Nachbarspracherwerb von der Kita bis zum Schulabschluss

„Die Grenzen meiner Sprache  bedeuten die Grenzen meiner Welt.“
Ludwig Wittgenstein
 
Sprache öffnet Welten und fördert die Akzeptanz gegenüber „Fremden und Unbekannten“. Der Erwerb der Nachbarsprache und interkultureller Kompetenzen bildet auch für das deutsch-polnische Grenzgebiet die Grundlage für das gegenseitige Verstehen zwischen Menschen und Institutionen. Auf deutsche Seite ergeben sich insbesondere Chancen durch die Möglichkeit stärker an Angeboten der Metropolregion Stettin teilzuhaben, doch auch der Zuzug in ländliche Grenzgemeinden kann die Kommunen nachhaltig stärken.
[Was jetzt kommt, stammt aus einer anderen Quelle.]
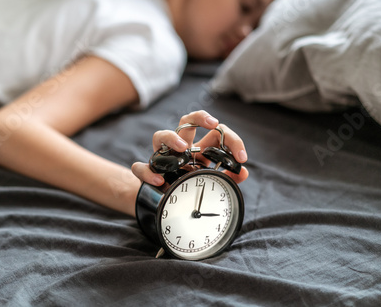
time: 3:01
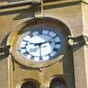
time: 9:12
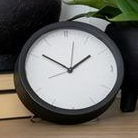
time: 1:50
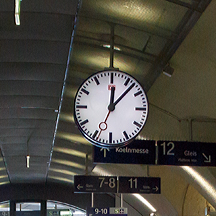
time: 12:07
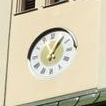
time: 1:06
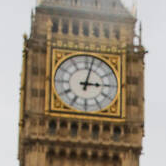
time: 3:02
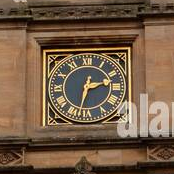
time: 2:32
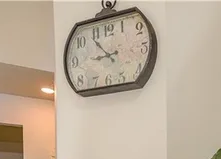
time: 8:53
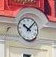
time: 10:07
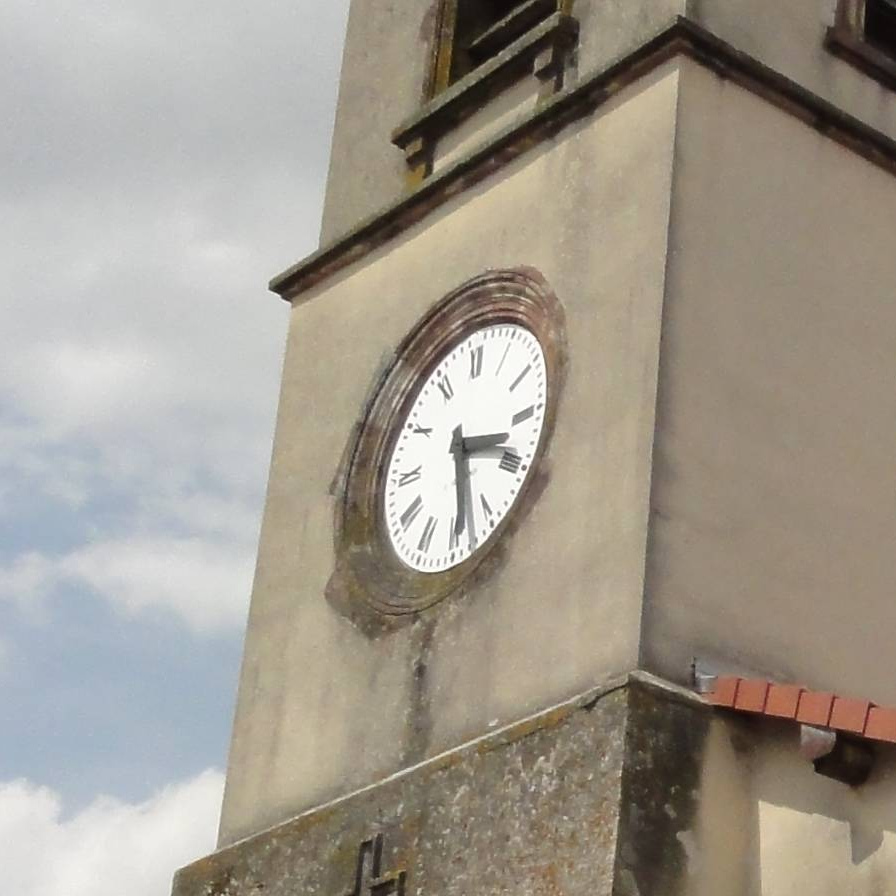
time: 3:28
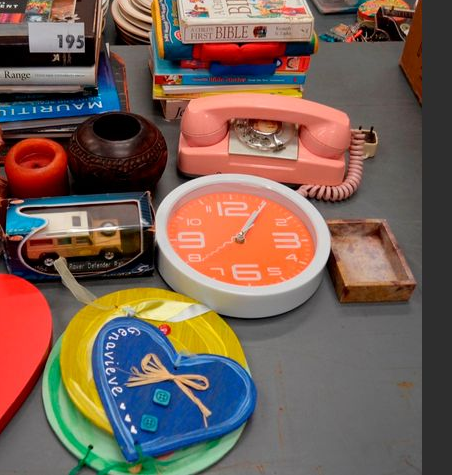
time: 1:05
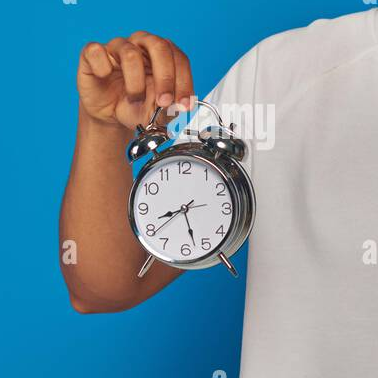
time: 8:27
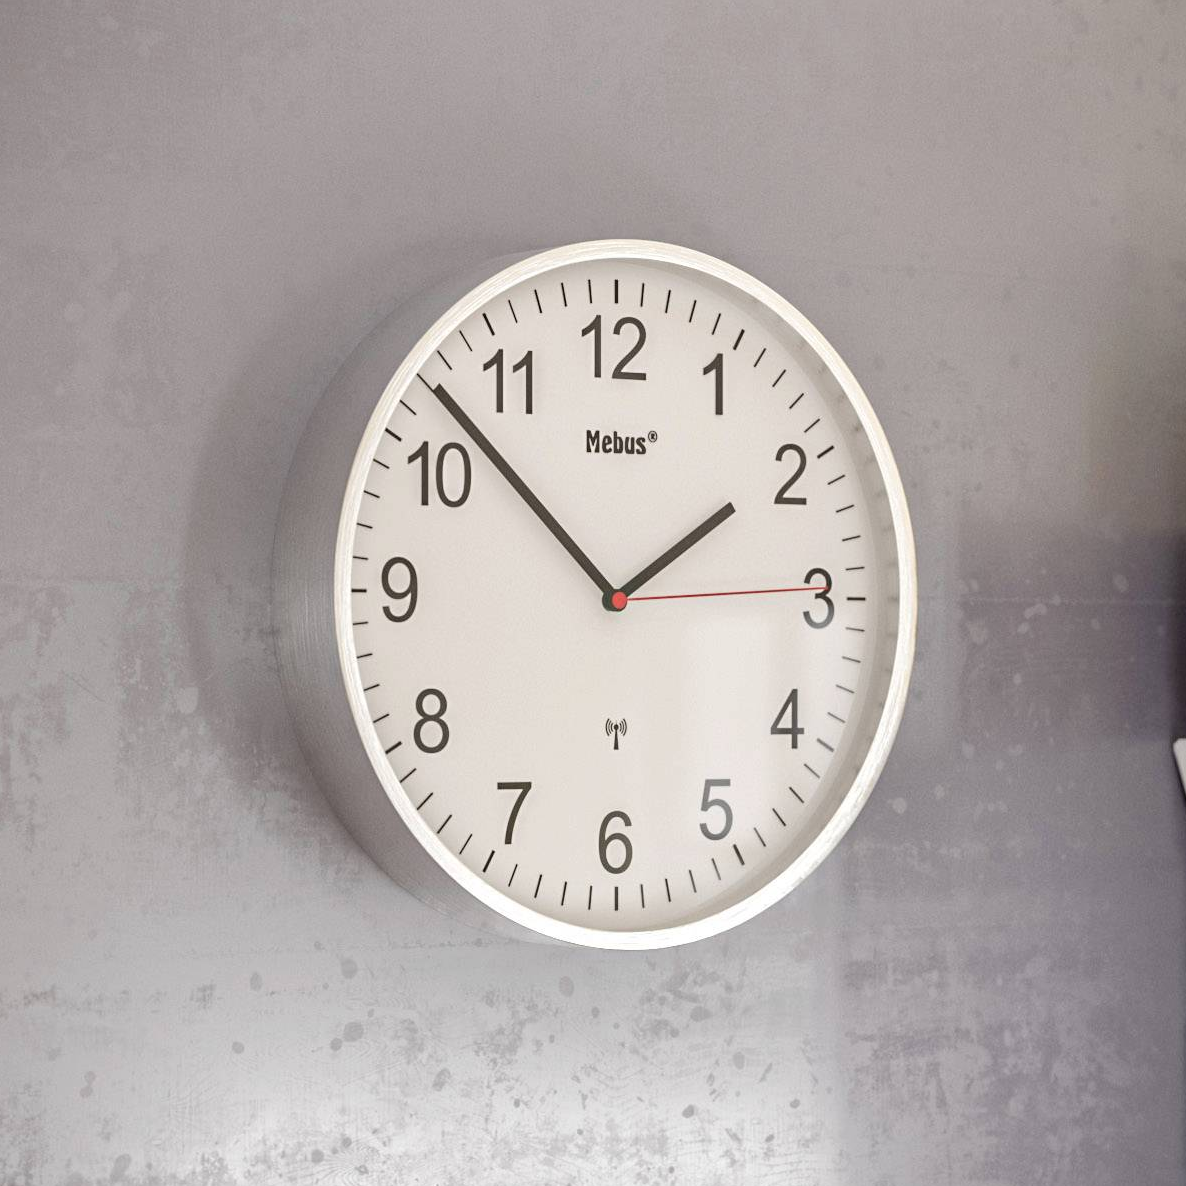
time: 1:52
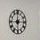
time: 8:59
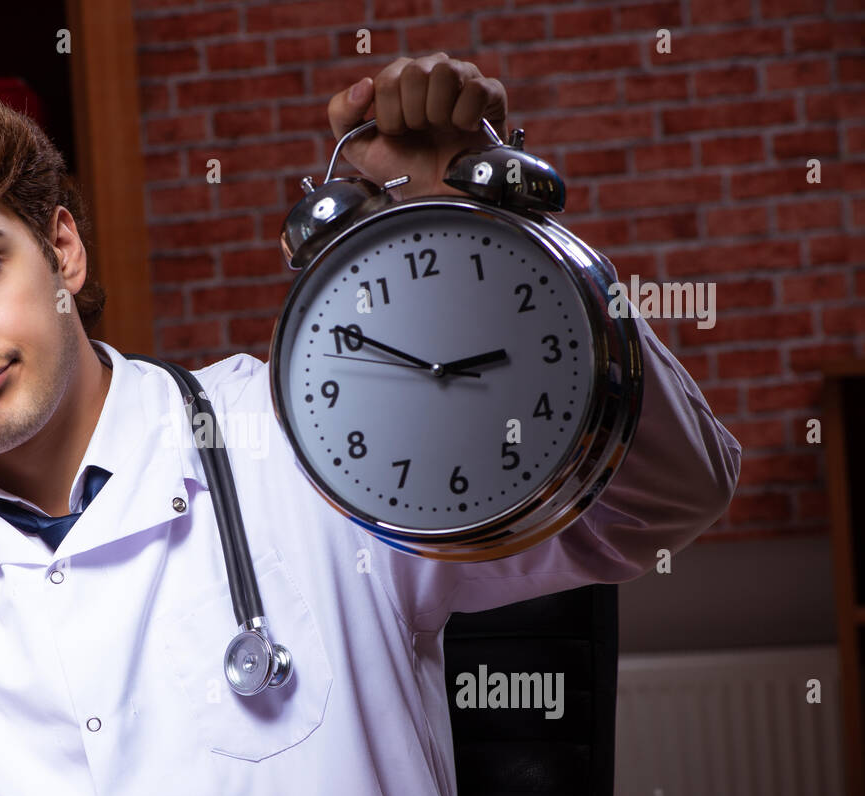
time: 2:50
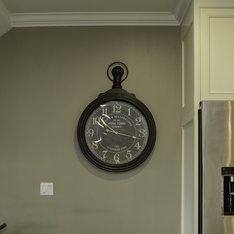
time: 10:17
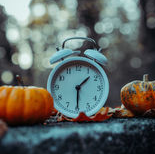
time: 1:30
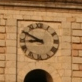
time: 8:49
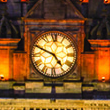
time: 4:49
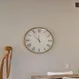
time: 11:53
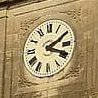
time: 2:18
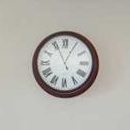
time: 12:56
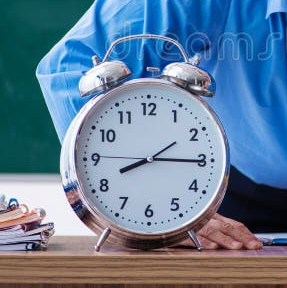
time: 8:15
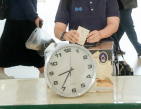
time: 8:36
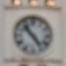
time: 4:53
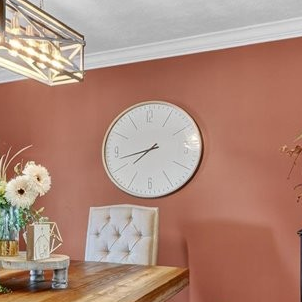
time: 7:42
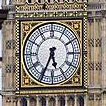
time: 5:34
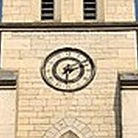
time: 6:11
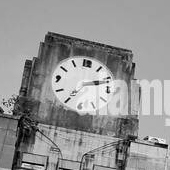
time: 7:11
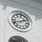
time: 1:41
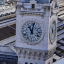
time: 11:02
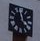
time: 3:58
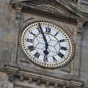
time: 5:55
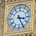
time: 3:25
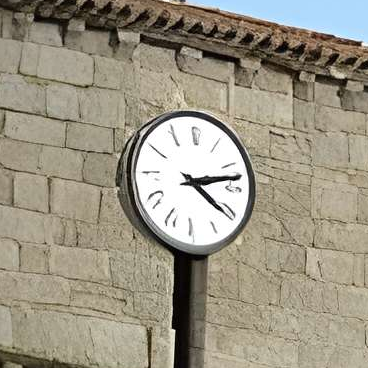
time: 4:12
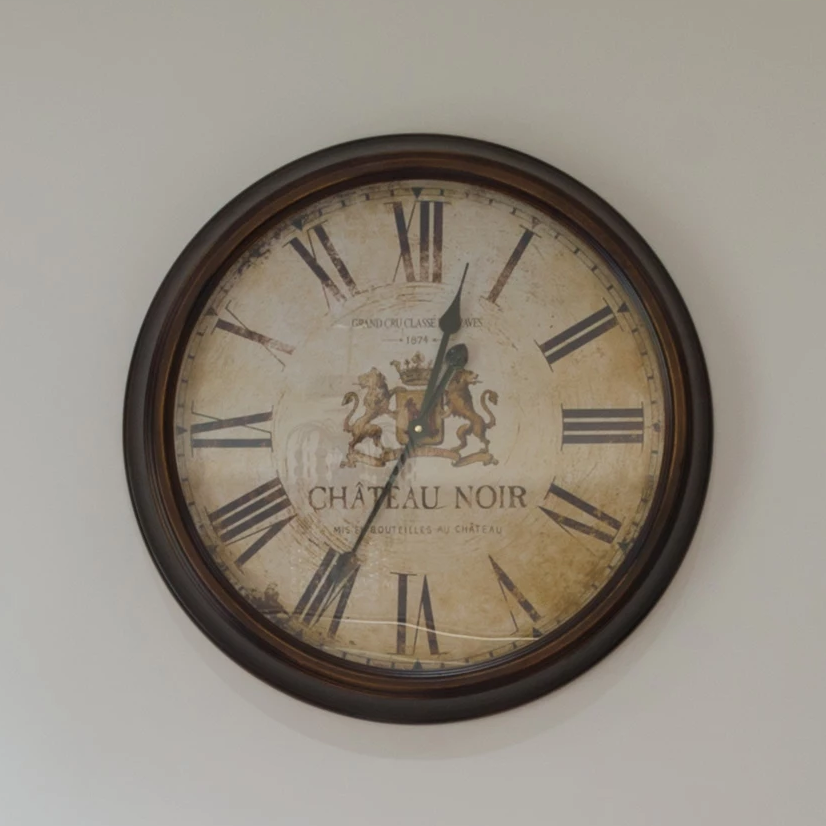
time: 12:34
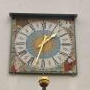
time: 1:32
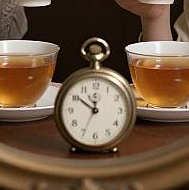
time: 11:50
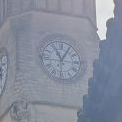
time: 11:05
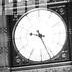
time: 9:26
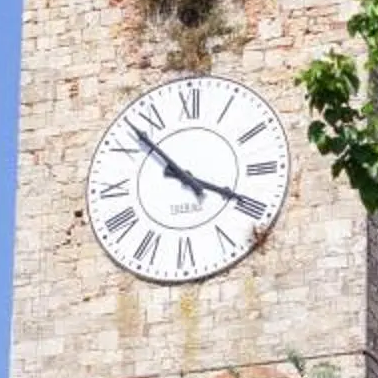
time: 3:52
Um sprachliche und interkulturelle Barrieren abzubauen, ist es wichtig, dass mit dem Spracherwerb früh begonnen wird und dieser möglichst durchgehend erfolgt.   
 
Das Projekt Nachbarspracherwerb von der Kita bis zum Schulabschluss – der Schlüssel für die Kommunikation in der Euroregion POMERANIA erarbeitet einen bislang fehlenden systematischen Ansatz für den frühen und aufeinander aufbauenden Nachbarspracherwerb von der Kita bis zum Schulabschluss. Im Zentrum steht die grenzüberschreitende Entwicklung einer innovativen und übertragbaren Gesamtkonzeption für den durchgängigen Nachbarspracherwerb für die gemeinsame deutsch-polnische Grenzregion, die an zahlreichen Modellstandorten auf beiden Seiten der teilnehmenden Partnerkommunen erprobt und evaluiert wird.
 
Die RAA Mecklenburg-Vorpommern e. V. ist im Projekt für folgende Aufgaben zuständig:
1.      Qualifizierung der pädagogischen Fachkräfte im Bereich Interkulturelles Lernen:
2.      Unterstützung bei der Zusammenarbeit mit den Eltern
3.      Unterstützung bei der Organisation von Begegnungsprojekten für Kinder
4.      Einsatz von ErzieherInnen für bilinguale Spracherziehung in vier beteiligten KiTas

Das Projekt ist ein gemeinsames Vorhaben der Stadt Stettin, dem Landkreis Vorpommern – Greifswald, der Universität Greifswald, dem Landkreis Uckermark und  der Regionalen Arbeitsstelle für Bildung, Integration und Demokratie (RAA) M-V e.V. finanziert aus EFRE – Mitteln im Rahmen des Programms INTERREG VA und vom Landkreis Vorpommern-Greifswald.